The gross provision for the Health Service Executive in 2008 is €14,337 million revenue and €594 million capital. The challenge is to transform this investment into tangible benefits for patients and staff so as to deliver the world class health service that everyone wants and that this level of investment warrants. The issue of cost benefit analysis in the context referred to by the Deputy does not arise. We are striving to improve the value for money element of this investment, developing a system that provides real incentive for good performance by the HSE itself and by its service providers.

The Government and I are working with the HSE to develop the appropriate staffing levels for the job that is to be done, in front line services as well as in administration. In the period December 2004 to March 2008, direct frontline service staff, in both the HSE National Hospitals area and Primary and Community Care have increased by about 10% while HSE Corporate staff levels have been reduced by more that 10%.

Reports and consultancies commissioned by the Executive are a matter for the Executive and it's Board. The level of reports commissioned is not unreasonable given the size and complexity of the organisation and the breadth of the reform programme being undertaken.
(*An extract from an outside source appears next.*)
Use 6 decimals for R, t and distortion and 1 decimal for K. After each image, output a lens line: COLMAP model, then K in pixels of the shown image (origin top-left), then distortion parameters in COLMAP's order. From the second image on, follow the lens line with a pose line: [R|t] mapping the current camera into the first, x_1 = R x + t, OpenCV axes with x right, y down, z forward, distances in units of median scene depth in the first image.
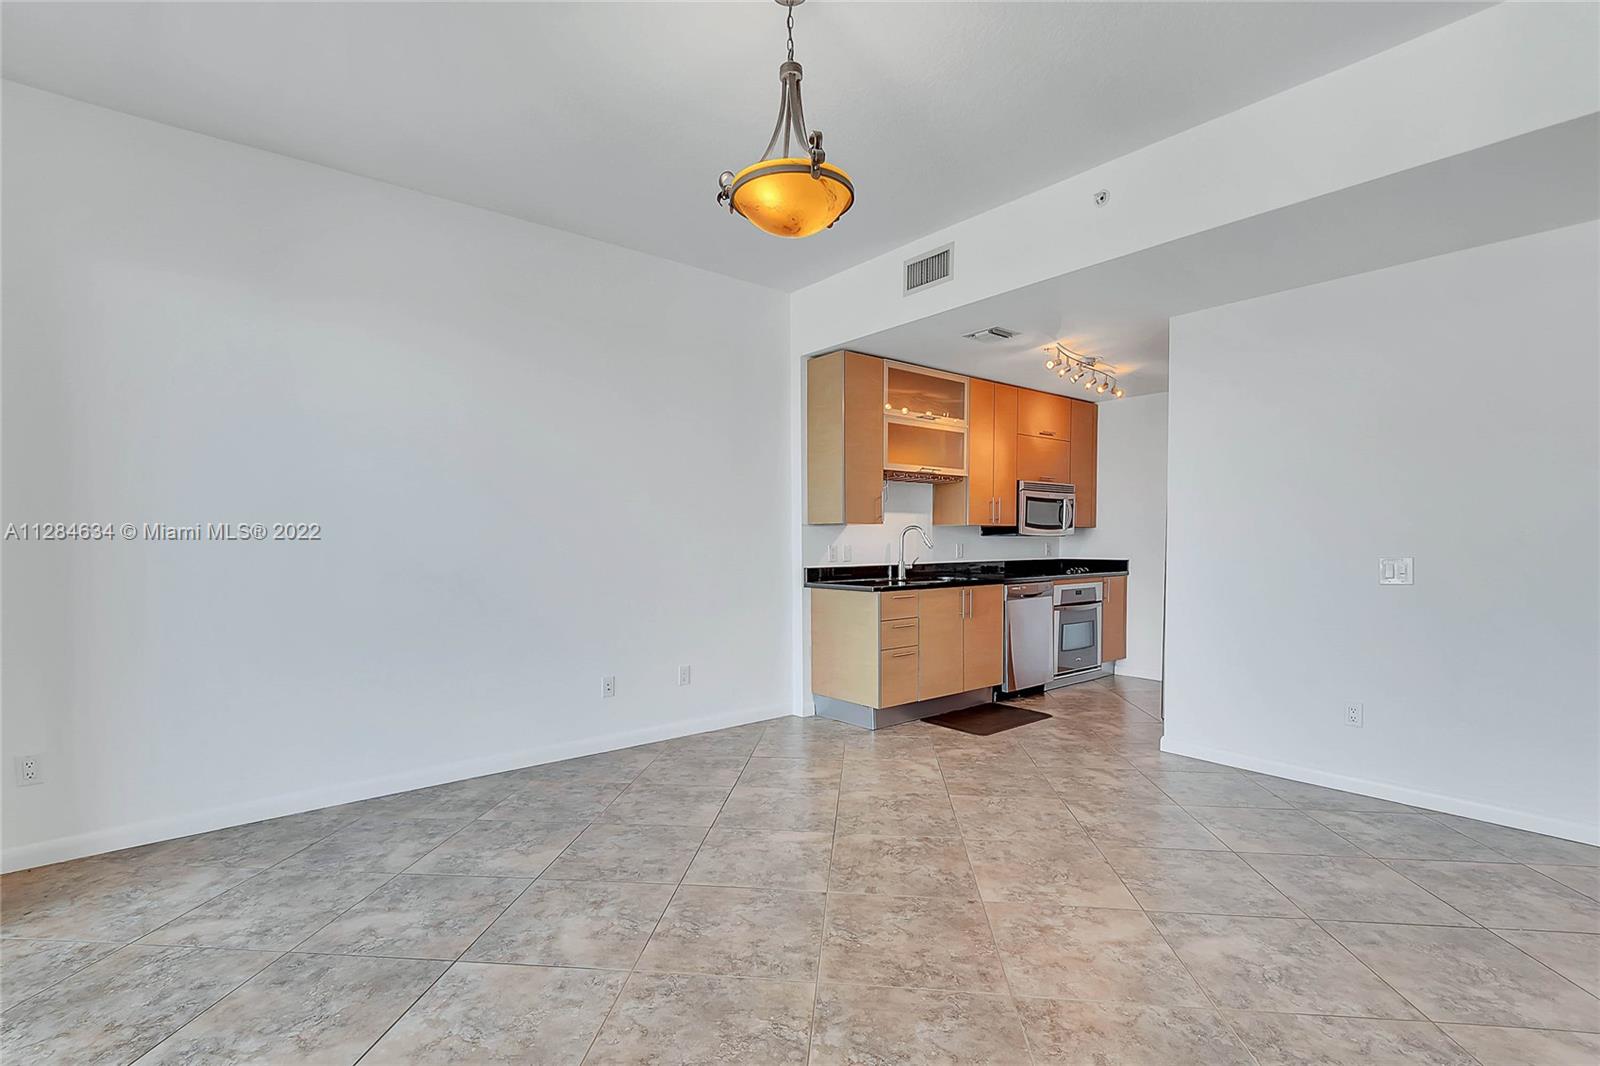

Centres of excellence or specialist centres should and will apply to all hospitals and institutions operated by the Health Service Executive. The reform agenda has to be supported by structural change in the health system, as well as by improved management actions and changed work practices in providing services to patients. This change is happening on a number of fronts such as the first full modernisation in 30 years in the Medical Council and the regulation of doctors and the modernisation of the law regulating the pharmacy profession and health and social care professions with the putting in place of a fundamental new contract for consultants for the first time in 30 years. The establishment of HIQA and setting standards progressively that will be monitored and implemented is also a crucial development in achieving excellence in health care settings.